Friday, June 11, 2010

Book: The Lost City of Z



Yes, I actually read an entire, real, book book. Pretty impressive I know. But enough of my staggering achievement. This book is freaking amazing, and even more so because it is entirely true.

This English gentlemen from the late 19th century, Colonel Percival Harrison Fawcett, was the greatest explorer of his time. He is largely responsible for exploring and mapping most much of the Amazonian region. If you have ever seen the Pixar movie Up, the explorer Charles F. Muntz is pretty much the idea you should picture (without the talking dogs of course). Fawcett was this absolutely remarkable man's man type of fellow. During this time there were no vaccines or other amenities of modern medicine. While most people in his parties were overwhelmed by disease and infection during the journeys, Fawcett never got sick. He managed to form close relationships with local tribes that had only showed other parties violent hostility.

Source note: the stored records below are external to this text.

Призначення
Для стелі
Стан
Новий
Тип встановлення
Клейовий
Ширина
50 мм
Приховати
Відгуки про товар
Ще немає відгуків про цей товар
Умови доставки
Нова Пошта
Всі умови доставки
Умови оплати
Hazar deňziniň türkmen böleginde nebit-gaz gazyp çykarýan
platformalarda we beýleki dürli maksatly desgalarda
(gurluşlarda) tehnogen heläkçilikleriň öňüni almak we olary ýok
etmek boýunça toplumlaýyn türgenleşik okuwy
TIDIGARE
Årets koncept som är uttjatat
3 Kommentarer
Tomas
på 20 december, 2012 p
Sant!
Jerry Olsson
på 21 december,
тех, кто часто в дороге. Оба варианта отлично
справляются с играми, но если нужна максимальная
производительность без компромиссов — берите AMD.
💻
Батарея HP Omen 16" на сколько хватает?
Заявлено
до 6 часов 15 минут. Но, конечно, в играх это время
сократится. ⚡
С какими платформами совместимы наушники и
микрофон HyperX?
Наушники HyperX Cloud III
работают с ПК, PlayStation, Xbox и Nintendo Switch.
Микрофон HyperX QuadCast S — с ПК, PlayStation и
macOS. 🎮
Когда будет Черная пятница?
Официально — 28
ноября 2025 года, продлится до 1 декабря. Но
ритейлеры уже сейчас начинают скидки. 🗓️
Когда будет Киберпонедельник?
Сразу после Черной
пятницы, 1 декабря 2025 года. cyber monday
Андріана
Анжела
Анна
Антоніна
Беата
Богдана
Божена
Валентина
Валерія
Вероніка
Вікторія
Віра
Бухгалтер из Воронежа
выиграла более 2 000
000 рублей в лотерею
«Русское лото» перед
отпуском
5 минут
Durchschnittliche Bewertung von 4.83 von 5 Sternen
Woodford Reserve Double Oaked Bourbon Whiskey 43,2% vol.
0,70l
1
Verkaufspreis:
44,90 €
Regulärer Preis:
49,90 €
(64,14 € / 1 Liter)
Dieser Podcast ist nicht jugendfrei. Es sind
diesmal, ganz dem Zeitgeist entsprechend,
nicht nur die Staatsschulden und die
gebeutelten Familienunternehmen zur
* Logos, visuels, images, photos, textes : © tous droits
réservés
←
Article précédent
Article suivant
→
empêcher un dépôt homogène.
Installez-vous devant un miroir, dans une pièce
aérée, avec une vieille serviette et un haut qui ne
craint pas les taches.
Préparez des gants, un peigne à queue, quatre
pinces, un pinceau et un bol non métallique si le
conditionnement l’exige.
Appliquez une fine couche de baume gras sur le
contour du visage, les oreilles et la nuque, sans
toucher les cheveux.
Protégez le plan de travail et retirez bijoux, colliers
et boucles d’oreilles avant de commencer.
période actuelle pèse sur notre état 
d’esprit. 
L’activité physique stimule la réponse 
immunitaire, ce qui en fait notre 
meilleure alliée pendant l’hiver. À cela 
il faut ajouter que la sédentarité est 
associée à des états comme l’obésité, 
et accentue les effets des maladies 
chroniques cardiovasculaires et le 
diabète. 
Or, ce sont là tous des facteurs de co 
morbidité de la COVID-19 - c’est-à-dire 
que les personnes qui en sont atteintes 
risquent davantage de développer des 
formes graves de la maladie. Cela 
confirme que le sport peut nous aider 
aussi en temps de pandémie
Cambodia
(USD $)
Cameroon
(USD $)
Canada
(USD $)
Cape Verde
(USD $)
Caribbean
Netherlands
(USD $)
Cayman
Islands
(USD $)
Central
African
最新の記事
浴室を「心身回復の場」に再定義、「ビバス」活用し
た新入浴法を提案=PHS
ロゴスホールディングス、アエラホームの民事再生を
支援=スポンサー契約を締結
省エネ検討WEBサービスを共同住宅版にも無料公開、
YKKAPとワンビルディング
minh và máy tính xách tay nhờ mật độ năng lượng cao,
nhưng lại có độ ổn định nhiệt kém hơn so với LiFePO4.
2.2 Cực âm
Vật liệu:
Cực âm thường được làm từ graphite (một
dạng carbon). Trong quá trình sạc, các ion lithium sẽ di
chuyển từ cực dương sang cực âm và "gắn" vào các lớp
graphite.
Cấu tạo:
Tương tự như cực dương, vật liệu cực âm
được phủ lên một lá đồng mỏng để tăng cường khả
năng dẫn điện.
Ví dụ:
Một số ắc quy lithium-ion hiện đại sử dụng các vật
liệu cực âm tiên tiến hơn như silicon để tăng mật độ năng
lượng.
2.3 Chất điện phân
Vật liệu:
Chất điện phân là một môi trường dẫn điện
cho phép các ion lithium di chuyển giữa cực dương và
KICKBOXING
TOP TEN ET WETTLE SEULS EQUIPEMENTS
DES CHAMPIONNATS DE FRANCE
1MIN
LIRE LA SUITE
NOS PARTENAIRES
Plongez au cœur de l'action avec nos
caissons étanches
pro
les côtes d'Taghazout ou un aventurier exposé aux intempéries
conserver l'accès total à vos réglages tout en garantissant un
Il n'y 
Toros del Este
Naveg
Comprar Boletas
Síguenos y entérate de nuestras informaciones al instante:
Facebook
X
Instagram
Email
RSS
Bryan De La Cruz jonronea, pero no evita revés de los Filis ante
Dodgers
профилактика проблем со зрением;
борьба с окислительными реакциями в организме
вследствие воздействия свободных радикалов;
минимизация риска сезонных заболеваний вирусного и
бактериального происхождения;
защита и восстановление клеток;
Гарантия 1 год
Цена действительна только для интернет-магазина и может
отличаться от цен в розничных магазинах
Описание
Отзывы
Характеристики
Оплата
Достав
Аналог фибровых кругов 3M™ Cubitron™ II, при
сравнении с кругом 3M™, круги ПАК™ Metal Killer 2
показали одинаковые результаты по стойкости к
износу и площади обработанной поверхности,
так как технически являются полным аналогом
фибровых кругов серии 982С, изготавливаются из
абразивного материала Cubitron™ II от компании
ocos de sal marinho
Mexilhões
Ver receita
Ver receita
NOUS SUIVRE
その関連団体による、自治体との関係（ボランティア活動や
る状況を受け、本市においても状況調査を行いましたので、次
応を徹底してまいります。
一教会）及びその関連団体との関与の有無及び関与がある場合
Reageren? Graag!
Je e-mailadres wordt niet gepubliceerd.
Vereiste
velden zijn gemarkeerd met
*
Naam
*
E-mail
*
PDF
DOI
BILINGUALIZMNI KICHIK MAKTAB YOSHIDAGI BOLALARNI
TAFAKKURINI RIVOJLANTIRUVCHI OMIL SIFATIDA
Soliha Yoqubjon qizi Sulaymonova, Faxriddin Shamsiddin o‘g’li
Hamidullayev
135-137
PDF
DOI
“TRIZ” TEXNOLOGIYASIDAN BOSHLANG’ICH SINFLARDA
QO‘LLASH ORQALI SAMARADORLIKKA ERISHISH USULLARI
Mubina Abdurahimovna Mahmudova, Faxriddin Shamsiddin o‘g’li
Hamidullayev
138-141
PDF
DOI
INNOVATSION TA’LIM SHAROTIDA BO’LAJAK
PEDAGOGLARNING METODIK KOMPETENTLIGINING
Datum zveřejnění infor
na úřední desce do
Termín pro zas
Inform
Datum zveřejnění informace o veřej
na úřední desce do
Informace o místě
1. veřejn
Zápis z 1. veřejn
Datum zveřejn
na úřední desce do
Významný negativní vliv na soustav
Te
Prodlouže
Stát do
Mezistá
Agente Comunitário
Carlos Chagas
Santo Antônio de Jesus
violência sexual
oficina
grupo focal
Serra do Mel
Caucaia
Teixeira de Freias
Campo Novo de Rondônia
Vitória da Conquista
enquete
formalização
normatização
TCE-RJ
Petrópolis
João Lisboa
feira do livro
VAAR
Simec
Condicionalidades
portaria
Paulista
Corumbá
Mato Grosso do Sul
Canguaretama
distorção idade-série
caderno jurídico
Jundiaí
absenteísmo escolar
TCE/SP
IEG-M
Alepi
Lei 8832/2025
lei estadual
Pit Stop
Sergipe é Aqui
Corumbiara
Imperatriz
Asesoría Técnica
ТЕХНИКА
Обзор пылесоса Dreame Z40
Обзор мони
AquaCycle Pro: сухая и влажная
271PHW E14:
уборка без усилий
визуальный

Throughout his explorations he began to develop theory based on evidence he had seen that the storys of El Dorado, while exageranted to some degree, were based on an actual, magnificent, ancient city lost somewhere in the heart of Brazil. However despite having come back triumphant in the face of insurmountable conditions in the past, Fawcett, his son, and his son's best friend mysteriously disappear. Because he was such a notable public figure at the time, all of the search parties have gone out to find him over the decades with often similar results that they do not return.